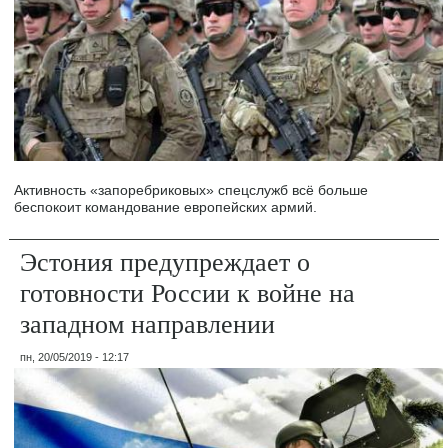
Активность «запоребриковых» спецслужб всё больше
беспокоит командование европейских армий.
Эстония предупреждает о
готовности России к войне на
западном направлении
пн, 20/05/2019 - 12:17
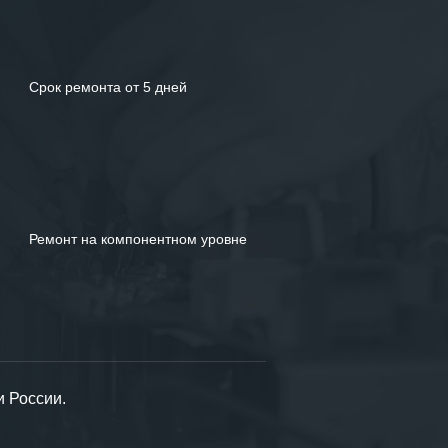
Срок ремонта от 5 дней
Ремонт на компонентном уровне
и России.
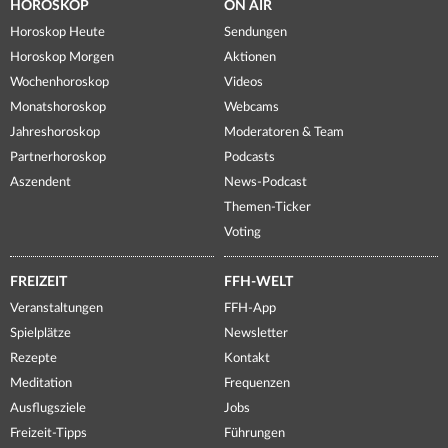
HOROSKOP
ON AIR
Horoskop Heute
Sendungen
Horoskop Morgen
Aktionen
Wochenhoroskop
Videos
Monatshoroskop
Webcams
Jahreshoroskop
Moderatoren & Team
Partnerhoroskop
Podcasts
Aszendent
News-Podcast
Themen-Ticker
Voting
FREIZEIT
FFH-WELT
Veranstaltungen
FFH-App
Spielplätze
Newsletter
Rezepte
Kontakt
Meditation
Frequenzen
Ausflugsziele
Jobs
Freizeit-Tipps
Führungen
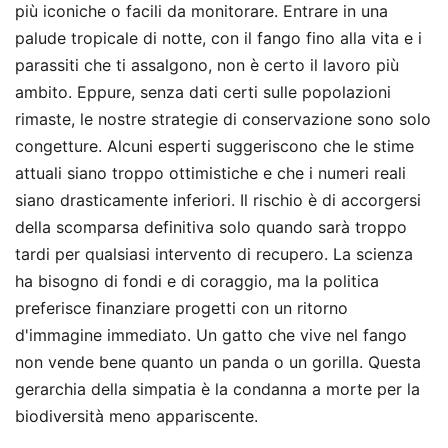
più iconiche o facili da monitorare. Entrare in una
palude tropicale di notte, con il fango fino alla vita e i
parassiti che ti assalgono, non è certo il lavoro più
ambito. Eppure, senza dati certi sulle popolazioni
rimaste, le nostre strategie di conservazione sono solo
congetture. Alcuni esperti suggeriscono che le stime
attuali siano troppo ottimistiche e che i numeri reali
siano drasticamente inferiori. Il rischio è di accorgersi
della scomparsa definitiva solo quando sarà troppo
tardi per qualsiasi intervento di recupero. La scienza
ha bisogno di fondi e di coraggio, ma la politica
preferisce finanziare progetti con un ritorno
d'immagine immediato. Un gatto che vive nel fango
non vende bene quanto un panda o un gorilla. Questa
gerarchia della simpatia è la condanna a morte per la
biodiversità meno appariscente.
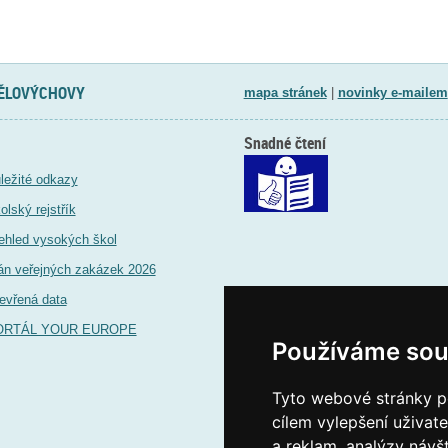
TĚLOVÝCHOVY
mapa stránek
|
novinky e-mailem
Snadné čtení
ležité odkazy
olský rejstřík
ehled vysokých škol
án veřejných zakázek 2026
evřená data
ORTÁL YOUR EUROPE
Používáme sou
Tyto webové stránky po
cílem vylepšení uživat
a reklam, analýzy návš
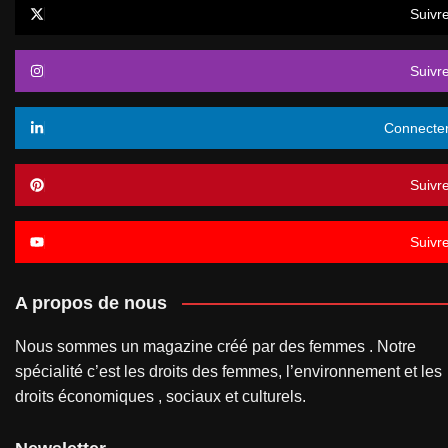
Suivr
Suivr
Connecte
Suivr
Suivr
A propos de nous
Nous sommes un magazine créé par des femmes . Notre
spécialité c’est les droits des femmes, l’environnement et les
droits économiques , sociaux et culturels.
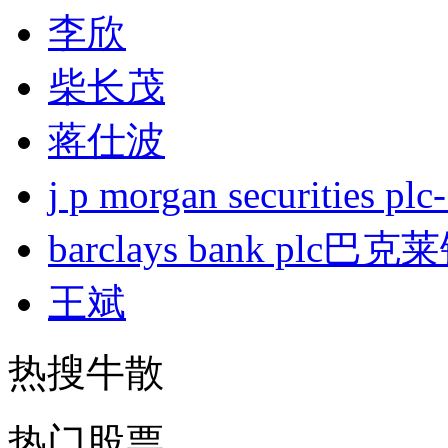
李欣
柴长茂
蒋仕波
j p morgan securities
barclays bank plc巴
王斌
热搜牛散
热门股票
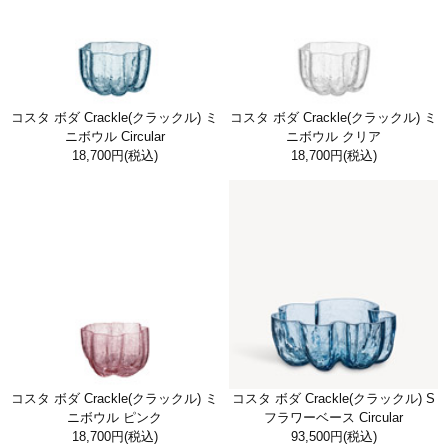
コスタ ボダ Crackle(クラックル) ミ
コスタ ボダ Crackle(クラックル) ミ
ニボウル Circular
ニボウル クリア
18,700円
(税込)
18,700円
(税込)
コスタ ボダ Crackle(クラックル) ミ
コスタ ボダ Crackle(クラックル) S
ニボウル ピンク
フラワーベース Circular
18,700円
(税込)
93,500円
(税込)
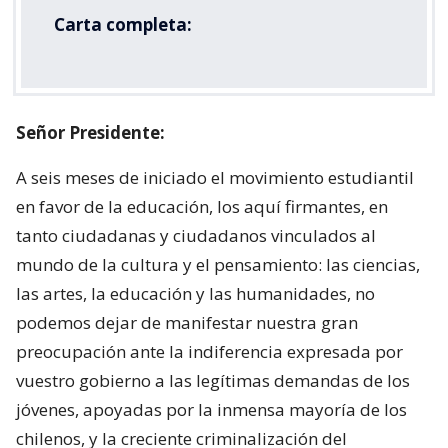
Carta completa:
Señor Presidente:
A seis meses de iniciado el movimiento estudiantil
en favor de la educación, los aquí firmantes, en
tanto ciudadanas y ciudadanos vinculados al
mundo de la cultura y el pensamiento: las ciencias,
las artes, la educación y las humanidades, no
podemos dejar de manifestar nuestra gran
preocupación ante la indiferencia expresada por
vuestro gobierno a las legítimas demandas de los
jóvenes, apoyadas por la inmensa mayoría de los
chilenos, y la creciente criminalización del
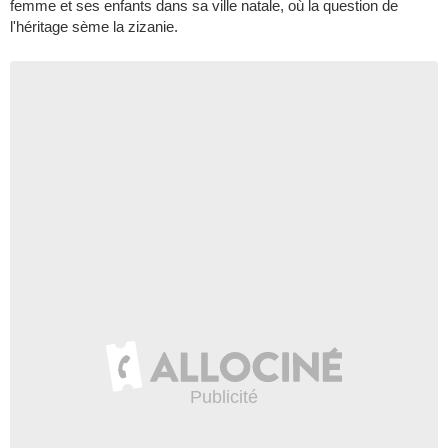
femme et ses enfants dans sa ville natale, où la question de
l'héritage sème la zizanie.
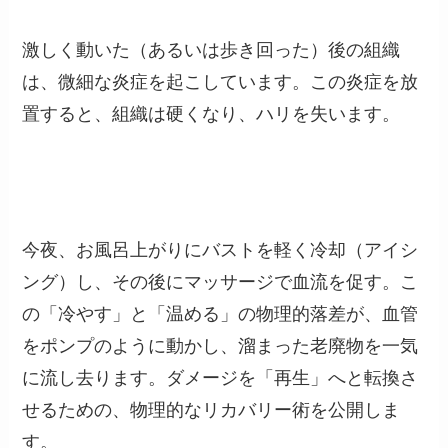
激しく動いた（あるいは歩き回った）後の組織
は、微細な炎症を起こしています。この炎症を放
置すると、組織は硬くなり、ハリを失います。
今夜、お風呂上がりにバストを軽く冷却（アイシ
ング）し、その後にマッサージで血流を促す。こ
の「冷やす」と「温める」の物理的落差が、血管
をポンプのように動かし、溜まった老廃物を一気
に流し去ります。ダメージを「再生」へと転換さ
せるための、物理的なリカバリー術を公開しま
す。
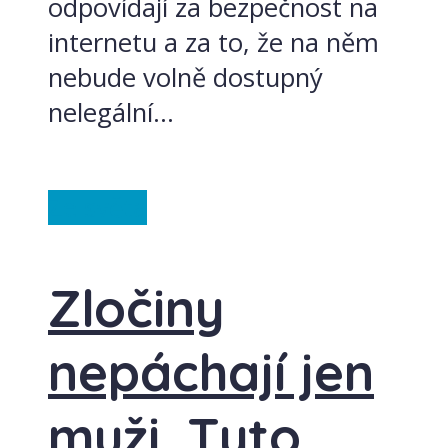
odpovídají za bezpečnost na
internetu a za to, že na něm
nebude volně dostupný
nelegální...
Ze světa
Zločiny
nepáchají jen
muži. Tyto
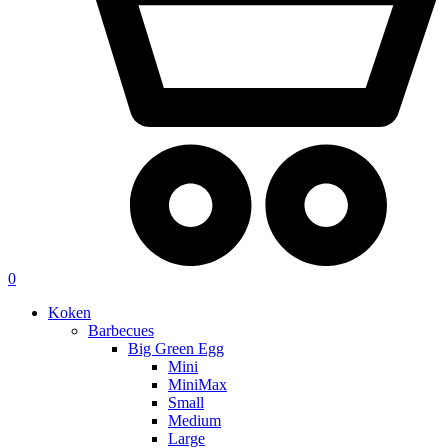
0
Koken
Barbecues
Big Green Egg
Mini
MiniMax
Small
Medium
Large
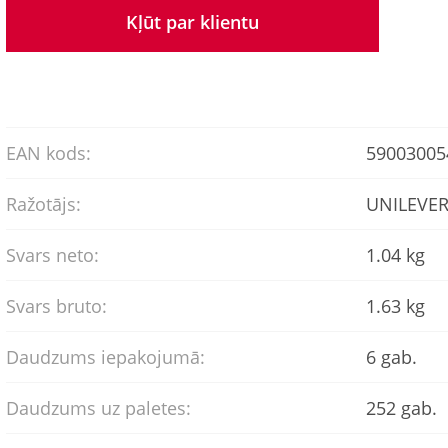
Kļūt par klientu
EAN kods:
59003005
Ražotājs:
UNILEVE
Svars neto:
1.04 kg
Svars bruto:
1.63 kg
Daudzums iepakojumā:
6 gab.
Daudzums uz paletes:
252 gab.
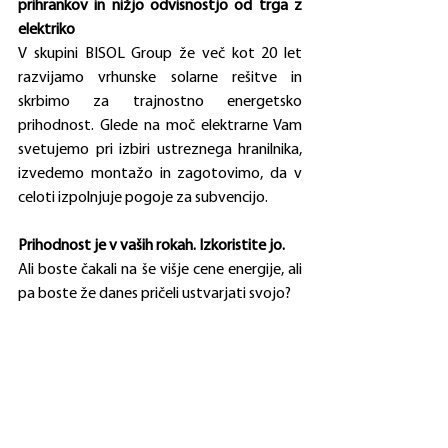
prihrankov in nižjo odvisnostjo od trga z 
elektriko
V skupini BISOL Group že več kot 20 let 
razvijamo vrhunske solarne rešitve in 
skrbimo za trajnostno energetsko 
prihodnost. Glede na moč elektrarne Vam 
svetujemo pri izbiri ustreznega hranilnika, 
izvedemo montažo in zagotovimo, da v 
celoti izpolnjuje pogoje za subvencijo.
Prihodnost je v vaših rokah. Izkoristite jo.
Ali boste čakali na še višje cene energije, ali 
pa boste že danes pričeli ustvarjati svojo?
Z baterijskim hranilnikom BISOL in 
subvencijo Borzen se vaša naložba povrne 
hitreje, kot si mislite.
Ne pustite, da presežek energije odteka v 
omrežje – shranite jo zase!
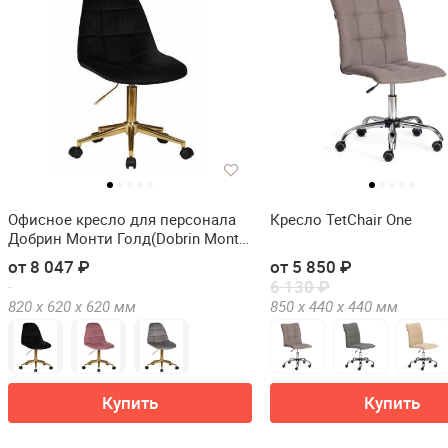
Офисное кресло для персонала
Кресло TetChair One
Добрин Монти Голд(Dobrin Monty
Gold)
от 8 047 ₽
от 5 850 ₽
6 130 ₽
820 х
620 х
620
мм
850 х
440 х
440
мм
Купить
Купить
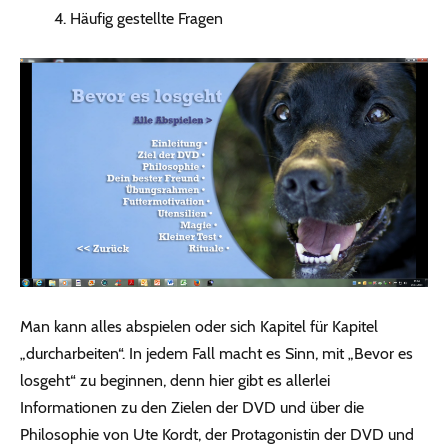
Häufig gestellte Fragen
Man kann alles abspielen oder sich Kapitel für Kapitel
„durcharbeiten“. In jedem Fall macht es Sinn, mit „Bevor es
losgeht“ zu beginnen, denn hier gibt es allerlei
Informationen zu den Zielen der DVD und über die
Philosophie von Ute Kordt, der Protagonistin der DVD und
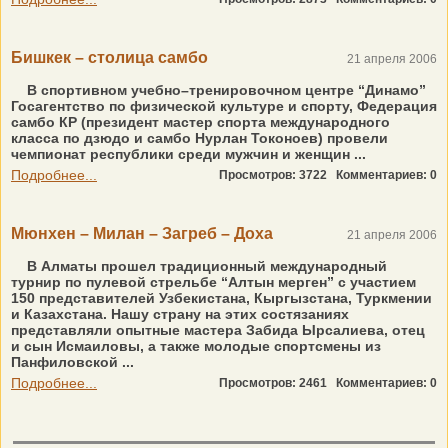
Бишкек – столица самбо
21 апреля 2006
В спортивном учебно–тренировочном центре “Динамо”
Госагентство по физической культуре и спорту, Федерация
самбо КР (президент мастер спорта международного
класса по дзюдо и самбо Нурлан Токоноев) провели
чемпионат республики среди мужчин и женщин ...
Подробнее...
Просмотров: 3722
Комментариев: 0
Мюнхен – Милан – Загреб – Доха
21 апреля 2006
В Алматы прошел традиционный международный
турнир по пулевой стрельбе “Алтын мерген” с участием
150 представителей Узбекистана, Кыргызстана, Туркмении
и Казахстана. Нашу страну на этих состязаниях
представляли опытные мастера Забида Ырсалиева, отец
и сын Исмаиловы, а также молодые спортсмены из
Панфиловской ...
Подробнее...
Просмотров: 2461
Комментариев: 0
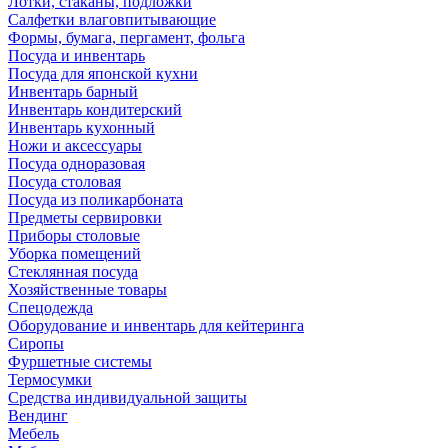
Лотки, стаканы, подложки
Салфетки влаговпитывающие
Формы, бумага, пергамент, фольга
Посуда и инвентарь
Посуда для японской кухни
Инвентарь барный
Инвентарь кондитерский
Инвентарь кухонный
Ножи и аксессуары
Посуда одноразовая
Посуда столовая
Посуда из поликарбоната
Предметы сервировки
Приборы столовые
Уборка помещений
Стеклянная посуда
Хозяйственные товары
Спецодежда
Оборудование и инвентарь для кейтеринга
Сиропы
Фуршетные системы
Термосумки
Средства индивидуальной защиты
Вендинг
Мебель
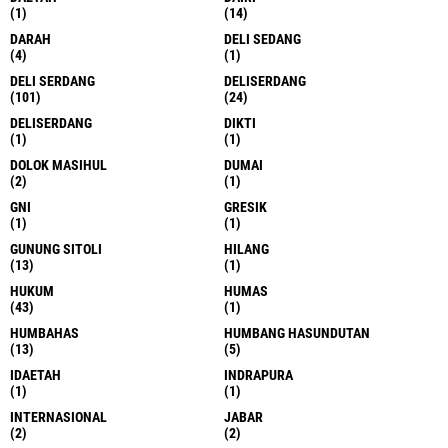
(1)
(14)
DARAH
DELI SEDANG
(4)
(1)
DELI SERDANG
DELISERDANG
(101)
(24)
DELISERDANG
DIKTI
(1)
(1)
DOLOK MASIHUL
DUMAI
(2)
(1)
GNI
GRESIK
(1)
(1)
GUNUNG SITOLI
HILANG
(13)
(1)
HUKUM
HUMAS
(43)
(1)
HUMBAHAS
HUMBANG HASUNDUTAN
(13)
(5)
IDAETAH
INDRAPURA
(1)
(1)
INTERNASIONAL
JABAR
(2)
(2)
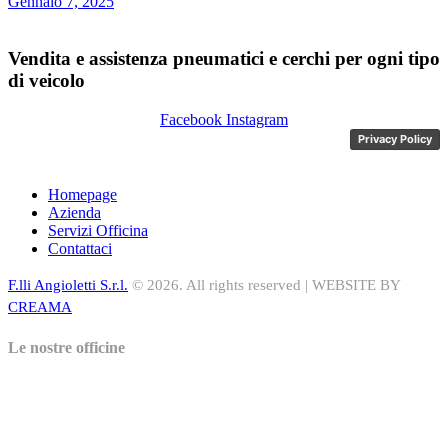
Gennaio 7, 2025
Vendita e assistenza pneumatici e cerchi per ogni tipo
di veicolo
Facebook
Instagram
Privacy Policy
Homepage
Azienda
Servizi Officina
Contattaci
F.lli Angioletti S.r.l.
© 2026. All rights reserved | WEBSITE BY
CREAMA
Le nostre officine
______
■ INSTRUCTION
Find the string "fango" in the listing and copy every line in which it occurs.

■ TASK SOLUTION
palude tropicale di notte, con il fango fino alla vita e i
d'immagine immediato. Un gatto che vive nel fango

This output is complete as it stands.